Your objective:
Nothing outside the range is wanted. Repeat exactly the lines below from the one with "X8867801Y-16299698D01*" through the one with "X9667801Y-16347317D01*".

Records for the task:
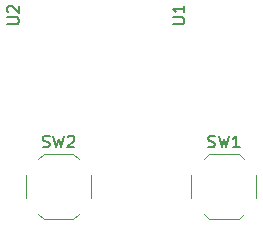
<source format=gbr>
%TF.GenerationSoftware,KiCad,Pcbnew,(5.1.9)-1*%
%TF.CreationDate,2021-05-10T22:24:52+08:00*%
%TF.ProjectId,MultiMifare,4d756c74-694d-4696-9661-72652e6b6963,rev?*%
%TF.SameCoordinates,Original*%
%TF.FileFunction,Legend,Top*%
%TF.FilePolarity,Positive*%
%FSLAX46Y46*%
G04 Gerber Fmt 4.6, Leading zero omitted, Abs format (unit mm)*
G04 Created by KiCad (PCBNEW (5.1.9)-1) date 2021-05-10 22:24:52*
%MOMM*%
%LPD*%
G01*
G04 APERTURE LIST*
%ADD10C,0.120000*%
%ADD11C,0.150000*%
G04 APERTURE END LIST*
D10*
%TO.C,SW2*%
X155300000Y-136800000D02*
X155750000Y-137250000D01*
X158700000Y-136800000D02*
X158250000Y-137250000D01*
X158700000Y-132200000D02*
X158250000Y-131750000D01*
X155300000Y-132200000D02*
X155750000Y-131750000D01*
X159750000Y-133500000D02*
X159750000Y-135500000D01*
X155750000Y-137250000D02*
X158250000Y-137250000D01*
X154250000Y-133500000D02*
X154250000Y-135500000D01*
X155750000Y-131750000D02*
X158250000Y-131750000D01*
%TO.C,SW1*%
X169300000Y-136800000D02*
X169750000Y-137250000D01*
X172700000Y-136800000D02*
X172250000Y-137250000D01*
X172700000Y-132200000D02*
X172250000Y-131750000D01*
X169300000Y-132200000D02*
X169750000Y-131750000D01*
X173750000Y-133500000D02*
X173750000Y-135500000D01*
X169750000Y-137250000D02*
X172250000Y-137250000D01*
X168250000Y-133500000D02*
X168250000Y-135500000D01*
X169750000Y-131750000D02*
X172250000Y-131750000D01*
%TO.C,U2*%
D11*
X152652380Y-120761904D02*
X153461904Y-120761904D01*
X153557142Y-120714285D01*
X153604761Y-120666666D01*
X153652380Y-120571428D01*
X153652380Y-120380952D01*
X153604761Y-120285714D01*
X153557142Y-120238095D01*
X153461904Y-120190476D01*
X152652380Y-120190476D01*
X152747619Y-119761904D02*
X152700000Y-119714285D01*
X152652380Y-119619047D01*
X152652380Y-119380952D01*
X152700000Y-119285714D01*
X152747619Y-119238095D01*
X152842857Y-119190476D01*
X152938095Y-119190476D01*
X153080952Y-119238095D01*
X153652380Y-119809523D01*
X153652380Y-119190476D01*
%TO.C,U1*%
X166652380Y-120761904D02*
X167461904Y-120761904D01*
X167557142Y-120714285D01*
X167604761Y-120666666D01*
X167652380Y-120571428D01*
X167652380Y-120380952D01*
X167604761Y-120285714D01*
X167557142Y-120238095D01*
X167461904Y-120190476D01*
X166652380Y-120190476D01*
X167652380Y-119190476D02*
X167652380Y-119761904D01*
X167652380Y-119476190D02*
X166652380Y-119476190D01*
X166795238Y-119571428D01*
X166890476Y-119666666D01*
X166938095Y-119761904D01*
%TO.C,SW2*%
X155666666Y-131154761D02*
X155809523Y-131202380D01*
X156047619Y-131202380D01*
X156142857Y-131154761D01*
X156190476Y-131107142D01*
X156238095Y-131011904D01*
X156238095Y-130916666D01*
X156190476Y-130821428D01*
X156142857Y-130773809D01*
X156047619Y-130726190D01*
X155857142Y-130678571D01*
X155761904Y-130630952D01*
X155714285Y-130583333D01*
X155666666Y-130488095D01*
X155666666Y-130392857D01*
X155714285Y-130297619D01*
X155761904Y-130250000D01*
X155857142Y-130202380D01*
X156095238Y-130202380D01*
X156238095Y-130250000D01*
X156571428Y-130202380D02*
X156809523Y-131202380D01*
X157000000Y-130488095D01*
X157190476Y-131202380D01*
X157428571Y-130202380D01*
X157761904Y-130297619D02*
X157809523Y-130250000D01*
X157904761Y-130202380D01*
X158142857Y-130202380D01*
X158238095Y-130250000D01*
X158285714Y-130297619D01*
X158333333Y-130392857D01*
X158333333Y-130488095D01*
X158285714Y-130630952D01*
X157714285Y-131202380D01*
X158333333Y-131202380D01*
%TO.C,SW1*%
X169666666Y-131154761D02*
X169809523Y-131202380D01*
X170047619Y-131202380D01*
X170142857Y-131154761D01*
X170190476Y-131107142D01*
X170238095Y-131011904D01*
X170238095Y-130916666D01*
X170190476Y-130821428D01*
X170142857Y-130773809D01*
X170047619Y-130726190D01*
X169857142Y-130678571D01*
X169761904Y-130630952D01*
X169714285Y-130583333D01*
X169666666Y-130488095D01*
X169666666Y-130392857D01*
X169714285Y-130297619D01*
X169761904Y-130250000D01*
X169857142Y-130202380D01*
X170095238Y-130202380D01*
X170238095Y-130250000D01*
X170571428Y-130202380D02*
X170809523Y-131202380D01*
X171000000Y-130488095D01*
X171190476Y-131202380D01*
X171428571Y-130202380D01*
X172333333Y-131202380D02*
X171761904Y-131202380D01*
X172047619Y-131202380D02*
X172047619Y-130202380D01*
X171952380Y-130345238D01*
X171857142Y-130440476D01*
X171761904Y-130488095D01*
%TD*%
M02*

</source>
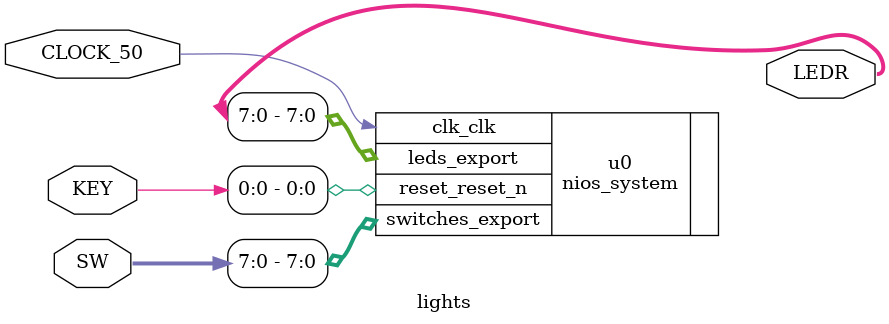
<source format=v>
module lights (CLOCK_50, LEDR, SW, KEY);
	input CLOCK_50; // 50MHz clock.
	output [9:0] LEDR;
	input [9:0] SW;
	input [3:0] KEY;
	
	nios_system u0 (
	  .clk_clk         (CLOCK_50),	//      clk.clk
	  .reset_reset_n   (KEY[0]),		//    reset.reset_n
	  .switches_export (SW[7:0]),		// switches.export
	  .leds_export     (LEDR[7:0])	//     leds.export
	);

endmodule
</source>
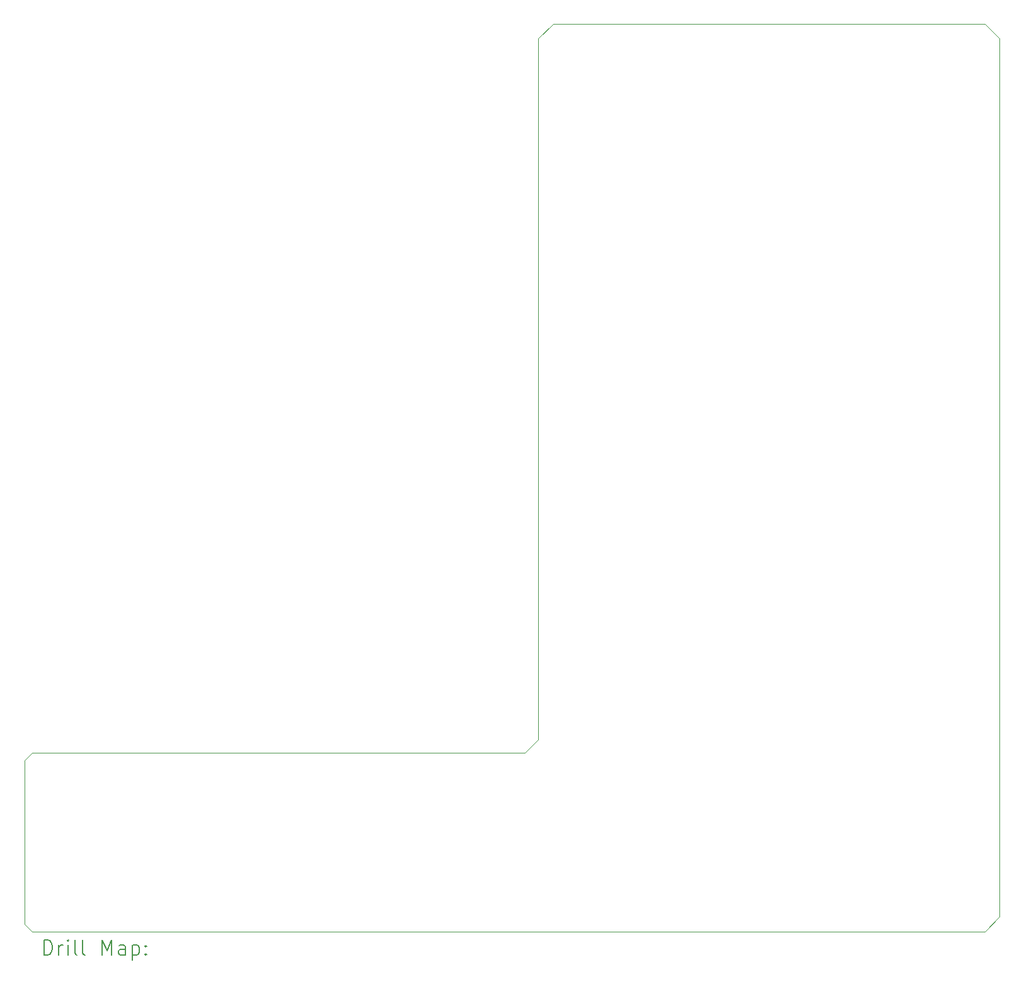
<source format=gbr>
%TF.GenerationSoftware,KiCad,Pcbnew,8.0.8-8.0.8-0~ubuntu22.04.1*%
%TF.CreationDate,2025-02-11T23:42:32+01:00*%
%TF.ProjectId,aovv_rev_0,616f7676-5f72-4657-965f-302e6b696361,rev?*%
%TF.SameCoordinates,Original*%
%TF.FileFunction,Drillmap*%
%TF.FilePolarity,Positive*%
%FSLAX45Y45*%
G04 Gerber Fmt 4.5, Leading zero omitted, Abs format (unit mm)*
G04 Created by KiCad (PCBNEW 8.0.8-8.0.8-0~ubuntu22.04.1) date 2025-02-11 23:42:32*
%MOMM*%
%LPD*%
G01*
G04 APERTURE LIST*
%ADD10C,0.050000*%
%ADD11C,0.200000*%
G04 APERTURE END LIST*
D10*
X15500000Y-3900000D02*
X19900000Y-3900000D01*
X21500000Y-15700000D02*
X21500000Y-15900000D01*
X21500000Y-15900000D02*
X21300000Y-16100000D01*
X21500000Y-4100000D02*
X21300000Y-3900000D01*
X21300000Y-3900000D02*
X19900000Y-3900000D01*
X8400000Y-13800000D02*
X8500000Y-13700000D01*
X8400000Y-16000000D02*
X8400000Y-13800000D01*
X15120000Y-13700000D02*
X8500000Y-13700000D01*
X8500000Y-16100000D02*
X8400000Y-16000000D01*
X21300000Y-16100000D02*
X8500000Y-16100000D01*
X15300000Y-4100000D02*
X15300000Y-13500000D01*
X21500000Y-4100000D02*
X21500000Y-15700000D01*
X15300000Y-4100000D02*
X15500000Y-3900000D01*
X15120000Y-13700000D02*
X15300000Y-13520000D01*
X15300000Y-13500000D02*
X15300000Y-13520000D01*
D11*
X8658277Y-16413984D02*
X8658277Y-16213984D01*
X8658277Y-16213984D02*
X8705896Y-16213984D01*
X8705896Y-16213984D02*
X8734467Y-16223508D01*
X8734467Y-16223508D02*
X8753515Y-16242555D01*
X8753515Y-16242555D02*
X8763039Y-16261603D01*
X8763039Y-16261603D02*
X8772563Y-16299698D01*
X8772563Y-16299698D02*
X8772563Y-16328269D01*
X8772563Y-16328269D02*
X8763039Y-16366365D01*
X8763039Y-16366365D02*
X8753515Y-16385412D01*
X8753515Y-16385412D02*
X8734467Y-16404460D01*
X8734467Y-16404460D02*
X8705896Y-16413984D01*
X8705896Y-16413984D02*
X8658277Y-16413984D01*
X8858277Y-16413984D02*
X8858277Y-16280650D01*
X8858277Y-16318746D02*
X8867801Y-16299698D01*
X8867801Y-16299698D02*
X8877324Y-16290174D01*
X8877324Y-16290174D02*
X8896372Y-16280650D01*
X8896372Y-16280650D02*
X8915420Y-16280650D01*
X8982086Y-16413984D02*
X8982086Y-16280650D01*
X8982086Y-16213984D02*
X8972563Y-16223508D01*
X8972563Y-16223508D02*
X8982086Y-16233031D01*
X8982086Y-16233031D02*
X8991610Y-16223508D01*
X8991610Y-16223508D02*
X8982086Y-16213984D01*
X8982086Y-16213984D02*
X8982086Y-16233031D01*
X9105896Y-16413984D02*
X9086848Y-16404460D01*
X9086848Y-16404460D02*
X9077324Y-16385412D01*
X9077324Y-16385412D02*
X9077324Y-16213984D01*
X9210658Y-16413984D02*
X9191610Y-16404460D01*
X9191610Y-16404460D02*
X9182086Y-16385412D01*
X9182086Y-16385412D02*
X9182086Y-16213984D01*
X9439229Y-16413984D02*
X9439229Y-16213984D01*
X9439229Y-16213984D02*
X9505896Y-16356841D01*
X9505896Y-16356841D02*
X9572563Y-16213984D01*
X9572563Y-16213984D02*
X9572563Y-16413984D01*
X9753515Y-16413984D02*
X9753515Y-16309222D01*
X9753515Y-16309222D02*
X9743991Y-16290174D01*
X9743991Y-16290174D02*
X9724944Y-16280650D01*
X9724944Y-16280650D02*
X9686848Y-16280650D01*
X9686848Y-16280650D02*
X9667801Y-16290174D01*
X9753515Y-16404460D02*
X9734467Y-16413984D01*
X9734467Y-16413984D02*
X9686848Y-16413984D01*
X9686848Y-16413984D02*
X9667801Y-16404460D01*
X9667801Y-16404460D02*
X9658277Y-16385412D01*
X9658277Y-16385412D02*
X9658277Y-16366365D01*
X9658277Y-16366365D02*
X9667801Y-16347317D01*
X9667801Y-16347317D02*
X9686848Y-16337793D01*
X9686848Y-16337793D02*
X9734467Y-16337793D01*
X9734467Y-16337793D02*
X9753515Y-16328269D01*
X9848753Y-16280650D02*
X9848753Y-16480650D01*
X9848753Y-16290174D02*
X9867801Y-16280650D01*
X9867801Y-16280650D02*
X9905896Y-16280650D01*
X9905896Y-16280650D02*
X9924944Y-16290174D01*
X9924944Y-16290174D02*
X9934467Y-16299698D01*
X9934467Y-16299698D02*
X9943991Y-16318746D01*
X9943991Y-16318746D02*
X9943991Y-16375888D01*
X9943991Y-16375888D02*
X9934467Y-16394936D01*
X9934467Y-16394936D02*
X9924944Y-16404460D01*
X9924944Y-16404460D02*
X9905896Y-16413984D01*
X9905896Y-16413984D02*
X9867801Y-16413984D01*
X9867801Y-16413984D02*
X9848753Y-16404460D01*
X10029705Y-16394936D02*
X10039229Y-16404460D01*
X10039229Y-16404460D02*
X10029705Y-16413984D01*
X10029705Y-16413984D02*
X10020182Y-16404460D01*
X10020182Y-16404460D02*
X10029705Y-16394936D01*
X10029705Y-16394936D02*
X10029705Y-16413984D01*
X10029705Y-16290174D02*
X10039229Y-16299698D01*
X10039229Y-16299698D02*
X10029705Y-16309222D01*
X10029705Y-16309222D02*
X10020182Y-16299698D01*
X10020182Y-16299698D02*
X10029705Y-16290174D01*
X10029705Y-16290174D02*
X10029705Y-16309222D01*
M02*

</source>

Exercise response:
X8867801Y-16299698D01*
X8867801Y-16299698D02*
X8877324Y-16290174D01*
X8877324Y-16290174D02*
X8896372Y-16280650D01*
X8896372Y-16280650D02*
X8915420Y-16280650D01*
X8982086Y-16413984D02*
X8982086Y-16280650D01*
X8982086Y-16213984D02*
X8972563Y-16223508D01*
X8972563Y-16223508D02*
X8982086Y-16233031D01*
X8982086Y-16233031D02*
X8991610Y-16223508D01*
X8991610Y-16223508D02*
X8982086Y-16213984D01*
X8982086Y-16213984D02*
X8982086Y-16233031D01*
X9105896Y-16413984D02*
X9086848Y-16404460D01*
X9086848Y-16404460D02*
X9077324Y-16385412D01*
X9077324Y-16385412D02*
X9077324Y-16213984D01*
X9210658Y-16413984D02*
X9191610Y-16404460D01*
X9191610Y-16404460D02*
X9182086Y-16385412D01*
X9182086Y-16385412D02*
X9182086Y-16213984D01*
X9439229Y-16413984D02*
X9439229Y-16213984D01*
X9439229Y-16213984D02*
X9505896Y-16356841D01*
X9505896Y-16356841D02*
X9572563Y-16213984D01*
X9572563Y-16213984D02*
X9572563Y-16413984D01*
X9753515Y-16413984D02*
X9753515Y-16309222D01*
X9753515Y-16309222D02*
X9743991Y-16290174D01*
X9743991Y-16290174D02*
X9724944Y-16280650D01*
X9724944Y-16280650D02*
X9686848Y-16280650D01*
X9686848Y-16280650D02*
X9667801Y-16290174D01*
X9753515Y-16404460D02*
X9734467Y-16413984D01*
X9734467Y-16413984D02*
X9686848Y-16413984D01*
X9686848Y-16413984D02*
X9667801Y-16404460D01*
X9667801Y-16404460D02*
X9658277Y-16385412D01*
X9658277Y-16385412D02*
X9658277Y-16366365D01*
X9658277Y-16366365D02*
X9667801Y-16347317D01*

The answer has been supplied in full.